◆ **Your objective**
The expected response is a copy of every line in the entries below that includes the word "Original".

==== Materials provided

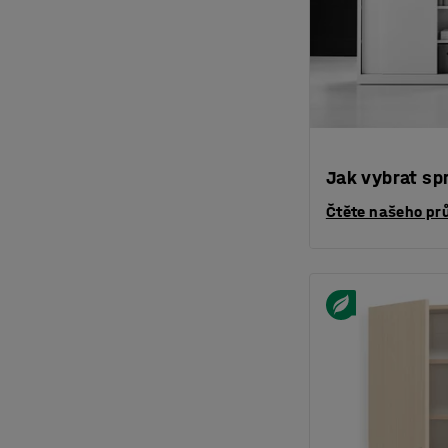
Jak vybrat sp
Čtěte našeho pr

========
==== Materials provided

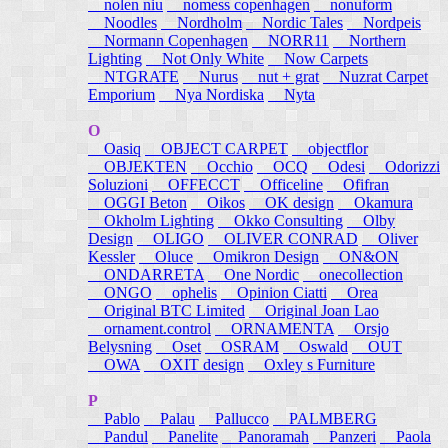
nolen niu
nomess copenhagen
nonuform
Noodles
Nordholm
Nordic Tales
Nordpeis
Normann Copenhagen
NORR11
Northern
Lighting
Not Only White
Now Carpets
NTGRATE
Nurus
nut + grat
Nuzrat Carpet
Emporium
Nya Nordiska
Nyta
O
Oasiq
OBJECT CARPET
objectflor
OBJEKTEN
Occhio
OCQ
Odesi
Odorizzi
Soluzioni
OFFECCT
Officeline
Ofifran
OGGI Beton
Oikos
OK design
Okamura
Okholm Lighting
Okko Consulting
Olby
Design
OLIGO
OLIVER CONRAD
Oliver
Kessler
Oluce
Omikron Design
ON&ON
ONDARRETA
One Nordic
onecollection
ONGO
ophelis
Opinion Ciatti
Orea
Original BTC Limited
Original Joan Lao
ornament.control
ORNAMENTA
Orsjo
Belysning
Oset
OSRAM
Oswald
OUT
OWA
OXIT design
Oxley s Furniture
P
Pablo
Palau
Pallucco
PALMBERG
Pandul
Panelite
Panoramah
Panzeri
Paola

========
==== Materials provided

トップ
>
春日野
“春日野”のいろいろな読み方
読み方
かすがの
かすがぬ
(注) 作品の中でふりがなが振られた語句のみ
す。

========

◆ **Your response**
Original BTC Limited
Original Joan Lao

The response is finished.